Find the lines below that contain the word "literary" and count them. Only the number should be given.

Page-level text extractions
━━━━━━━━━━━━━━━━━━━━━━━━━━━━━━

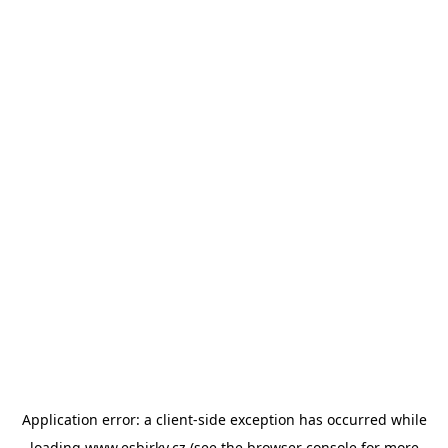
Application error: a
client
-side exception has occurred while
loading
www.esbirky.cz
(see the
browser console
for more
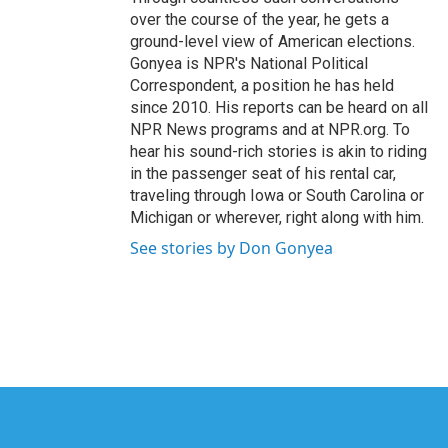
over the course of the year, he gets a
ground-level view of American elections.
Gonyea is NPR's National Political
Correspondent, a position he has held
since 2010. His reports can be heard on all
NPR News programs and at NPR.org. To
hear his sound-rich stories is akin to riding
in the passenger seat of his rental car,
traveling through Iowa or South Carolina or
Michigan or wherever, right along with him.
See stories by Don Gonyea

━━━━━━━━━━━━━━━━━━━━━━━━━━━━━━

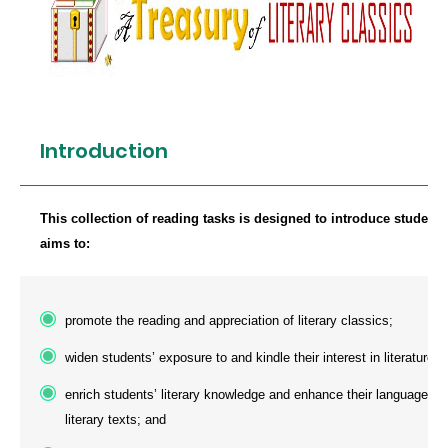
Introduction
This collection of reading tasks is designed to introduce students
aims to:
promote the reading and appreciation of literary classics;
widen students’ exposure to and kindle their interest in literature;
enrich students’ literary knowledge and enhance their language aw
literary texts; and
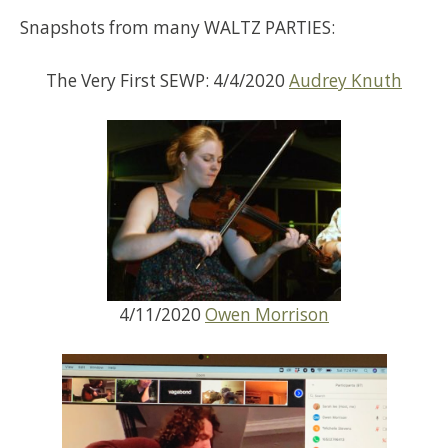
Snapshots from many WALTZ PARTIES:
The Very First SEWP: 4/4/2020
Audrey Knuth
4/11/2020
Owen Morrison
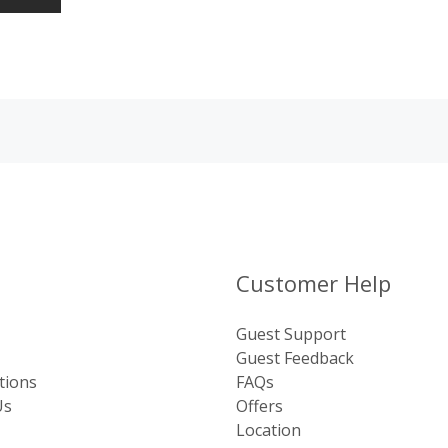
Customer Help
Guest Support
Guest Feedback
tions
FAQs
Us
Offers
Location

━━━━━━━━━━━━━━━━━━━━━━━━━━━━━━

◆ **The answer**
3